The thing is, New York will not stop for you just because you are shooting a movie. So you have moments like in the subway sequence where we had permission to shoot in the subway station but we didn’t have permission to control anything about it. So trains were going and coming with passengers in and out all night, as they normally do. It was frustrating because the shot was perfect and then suddenly the train came in the wrong way or like a thousand people just came into the shot, making it impossible for us to see the actors.
There was a scene in Madison Square Garden, which we actually shot before and after a real game. Before the game, they gave us half an hour to get Liam through the fans and in 30 minutes, the lights were turned off and we were kicked out. At the end of the game, we only had 10 minutes to show the scene in which he goes in and we used the real people coming out, with Liam coming in. So much to the surprise of the people who’ve just seen their team and they’re coming out, they see Liam Neeson walking in the wrong direction. And you can actually see from the film that a few people did double takes.
Your transitions were very interesting. There were quick cuts that would then focus on one element and then pull the audience into the next scene.
We really needed to drive home the idea that this [the movie] was happening in one night and that this was happening in one city, and the best visual way that I thought was this one. So we designed the shots and then we called this company in France called BUF and they came in and took a bunch of still pictures. We shot the beginning and the end of each shot, and they created the middle through pictures and CG. It was just an interesting way to see where things were happening, which is such a hard thing to convey with cuts. Even aerial photography alone is not good enough because you cannot just travel with a helicopter and try to speed it up that way. So we tried to just move transitions. I mean, a lot of people are commenting about it so maybe they were successful.

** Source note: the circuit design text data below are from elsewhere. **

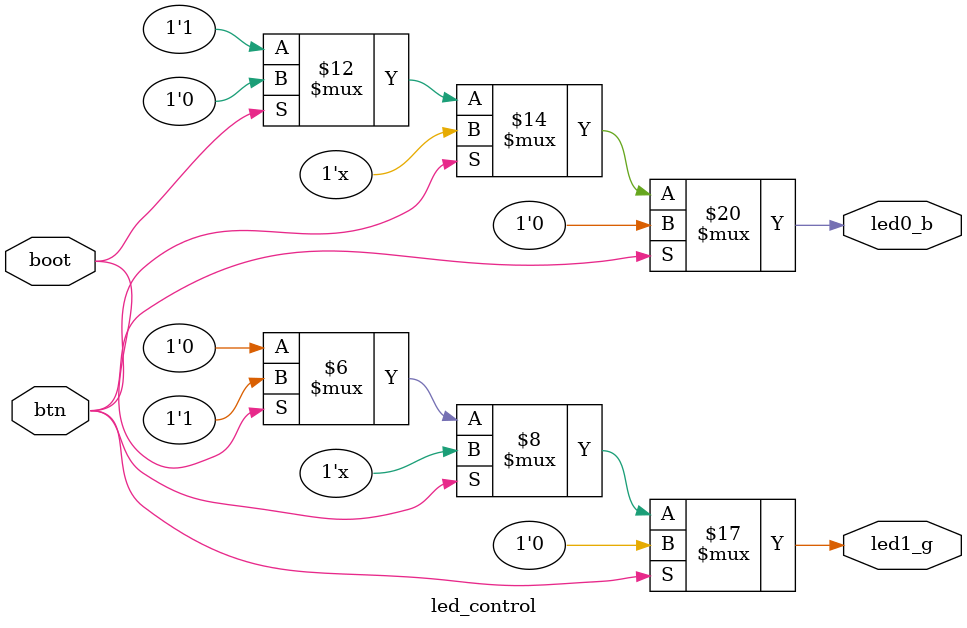
<source format=v>
`timescale 1ns / 1ps


module led_control(input wire btn,
                input wire boot,
               output reg led0_b,
               output reg led1_g 
               );
               
    always @(*) begin
      if (btn == 0) begin
        if (boot ==0) begin
            led0_b = 1;
            led1_g = 0;
        end else begin
            led0_b = 0;
            led1_g = 1;
        end
      end else begin
        led0_b = 0;
        led1_g = 0;
      end
    end
    
endmodule
</source>
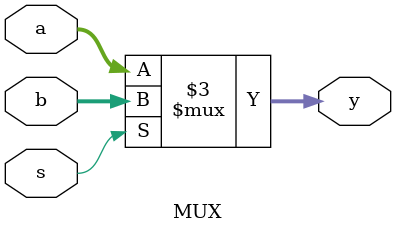
<source format=sv>
`timescale 1ns / 1ps

 module MUX # (parameter N = 4)
 (
    input logic [N-1:0] a,   
    input logic [N-1:0] b,   
    input logic s,             
    output logic [N-1:0] y   
);

    always @(*) begin
        if (s)
            y = b;               
        else
            y = a;              
    end

endmodule

/*MUX #(.WIDTH(3)) my_mux (
    .a(a[3:0]),
    .b(b[3:0]),
    .sel(sel),
    .y(y[3:0])
);
*/
</source>
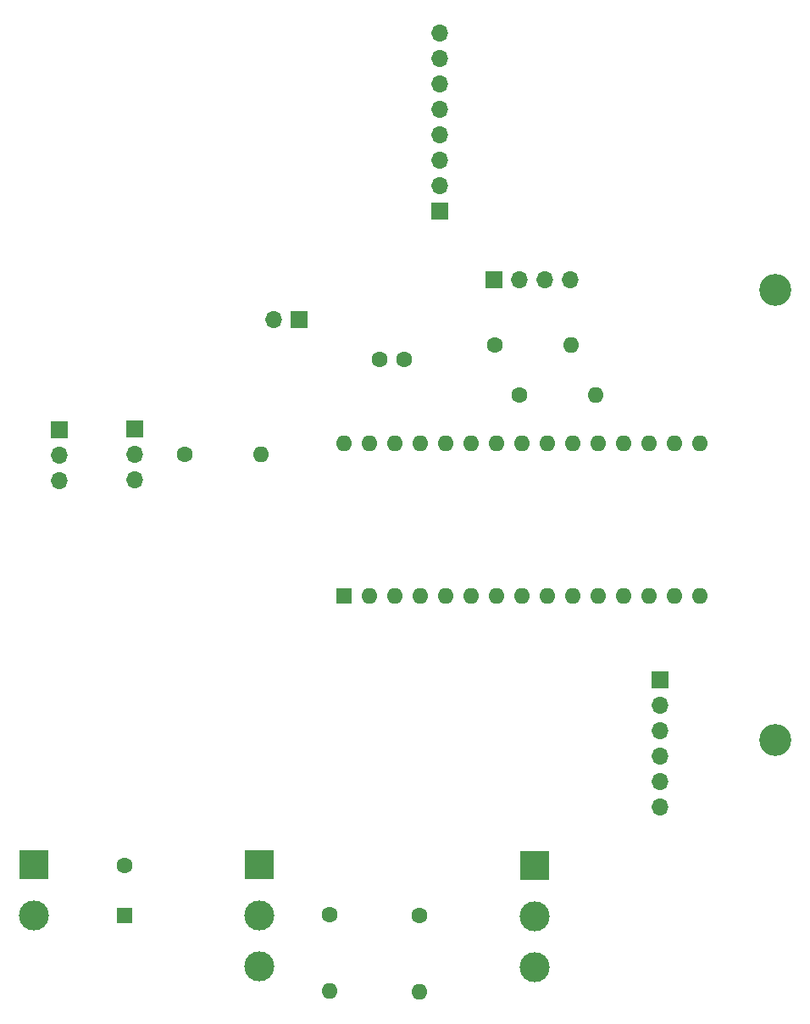
<source format=gbr>
%TF.GenerationSoftware,KiCad,Pcbnew,8.0.2*%
%TF.CreationDate,2024-06-03T18:55:52+02:00*%
%TF.ProjectId,Taupunkt,54617570-756e-46b7-942e-6b696361645f,rev?*%
%TF.SameCoordinates,Original*%
%TF.FileFunction,Soldermask,Top*%
%TF.FilePolarity,Negative*%
%FSLAX46Y46*%
G04 Gerber Fmt 4.6, Leading zero omitted, Abs format (unit mm)*
G04 Created by KiCad (PCBNEW 8.0.2) date 2024-06-03 18:55:52*
%MOMM*%
%LPD*%
G01*
G04 APERTURE LIST*
%ADD10C,1.600000*%
%ADD11O,1.600000X1.600000*%
%ADD12C,3.200000*%
%ADD13R,1.600000X1.600000*%
%ADD14R,1.700000X1.700000*%
%ADD15O,1.700000X1.700000*%
%ADD16C,3.000000*%
%ADD17R,3.000000X3.000000*%
G04 APERTURE END LIST*
D10*
%TO.C,R5*%
X72500000Y-106500000D03*
D11*
X80120000Y-106500000D03*
%TD*%
D10*
%TO.C,R1*%
X87000000Y-152460000D03*
D11*
X87000000Y-160080000D03*
%TD*%
D10*
%TO.C,R3*%
X103500000Y-95500000D03*
D11*
X111120000Y-95500000D03*
%TD*%
D10*
%TO.C,R4*%
X106000000Y-100500000D03*
D11*
X113620000Y-100500000D03*
%TD*%
D10*
%TO.C,R2*%
X96000000Y-152500000D03*
D11*
X96000000Y-160120000D03*
%TD*%
D12*
%TO.C,*%
X131500000Y-90000000D03*
%TD*%
%TO.C,*%
X131500000Y-135000000D03*
%TD*%
D13*
%TO.C,A1*%
X88450000Y-120610000D03*
D11*
X90990000Y-120610000D03*
X93530000Y-120610000D03*
X96070000Y-120610000D03*
X98610000Y-120610000D03*
X101150000Y-120610000D03*
X103690000Y-120610000D03*
X106230000Y-120610000D03*
X108770000Y-120610000D03*
X111310000Y-120610000D03*
X113850000Y-120610000D03*
X116390000Y-120610000D03*
X118930000Y-120610000D03*
X121470000Y-120610000D03*
X124010000Y-120610000D03*
X124010000Y-105370000D03*
X121470000Y-105370000D03*
X118930000Y-105370000D03*
X116390000Y-105370000D03*
X113850000Y-105370000D03*
X111310000Y-105370000D03*
X108770000Y-105370000D03*
X106230000Y-105370000D03*
X103690000Y-105370000D03*
X101150000Y-105370000D03*
X98610000Y-105370000D03*
X96070000Y-105370000D03*
X93530000Y-105370000D03*
X90990000Y-105370000D03*
X88450000Y-105370000D03*
%TD*%
D14*
%TO.C,SW2*%
X67500000Y-103960000D03*
D15*
X67500000Y-106500000D03*
X67500000Y-109040000D03*
%TD*%
D14*
%TO.C,SW1*%
X83995000Y-93000000D03*
D15*
X81455000Y-93000000D03*
%TD*%
D16*
%TO.C,J3*%
X107500000Y-157660000D03*
X107500000Y-152580000D03*
D17*
X107500000Y-147500000D03*
%TD*%
D14*
%TO.C,J6*%
X120000000Y-128960000D03*
D15*
X120000000Y-131500000D03*
X120000000Y-134040000D03*
X120000000Y-136580000D03*
X120000000Y-139120000D03*
X120000000Y-141660000D03*
%TD*%
D14*
%TO.C,J5*%
X98000000Y-82160000D03*
D15*
X98000000Y-79620000D03*
X98000000Y-77080000D03*
X98000000Y-74540000D03*
X98000000Y-72000000D03*
X98000000Y-69460000D03*
X98000000Y-66920000D03*
X98000000Y-64380000D03*
%TD*%
D14*
%TO.C,J7*%
X60000000Y-104015000D03*
D15*
X60000000Y-106555000D03*
X60000000Y-109095000D03*
%TD*%
D10*
%TO.C,C2*%
X94470000Y-97000000D03*
X91970000Y-97000000D03*
%TD*%
D17*
%TO.C,J1*%
X57500000Y-147460000D03*
D16*
X57500000Y-152540000D03*
%TD*%
D13*
%TO.C,C1*%
X66500000Y-152500000D03*
D10*
X66500000Y-147500000D03*
%TD*%
D14*
%TO.C,J4*%
X103420000Y-89000000D03*
D15*
X105960000Y-89000000D03*
X108500000Y-89000000D03*
X111040000Y-89000000D03*
%TD*%
D17*
%TO.C,J2*%
X80000000Y-147420000D03*
D16*
X80000000Y-152500000D03*
X80000000Y-157580000D03*
%TD*%
M02*

</source>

Seeing your background with horror and action, are there other genres you’d like to explore as well?
I would like to do a movie with every genre. To me, that would be the complete career—do a comedy, musical. Why not? As a director, you start in horror because usually that’s the first opportunity they give you. And then, a natural progression is to go into action. I think I could do well in drama, as well, or science fiction. And one day, maybe I’ll try a comedy and that’ll be the end of my career.
Going back to the action genre, how do you turn someone into an action star?
I don’t think you can turn them into an action star if they’re physically not made for it. You need to be very coordinated, you need be in shape. I mean you can train, but you need certain things and you really need to love it and have a sense of action because you’re not only just performing what somebody tells you, you are part of the process of creating it. You can have an actor be in an action movie but to be a star, what you’re saying is that the audience respects that person and they want that person’s seal of approval on the movie. I’ve seen 20-year-old guys who cannot run. It has to be a natural thing so it’s hard to turn men into stars. I think the star is born.
Who were some of your heroes growing up?
I was very much into Spielberg because I grew up in the late ’70s, early ’80s. But as I started maturing, I really found the Hitchcock movies to be something that I was drawn to because [there] was always a very interesting technical challenge associated with them. The storytelling was relatable for everybody in the audience so he was not only a master of suspense, but the master of storytelling and making movies.
How would you say that reflects in your work?
In Unknown, there was definitely the whole idea of ordinary men in extraordinary circumstances that we’ve seen in many feature films. And in Non-Stop, definitely the one location aspect of it and trying to figure out who the culprit is. So in those two movies, definitely there are aspects of Hitchcock. In Run All Night, not so much. But I was also looking to break away from that and do something different.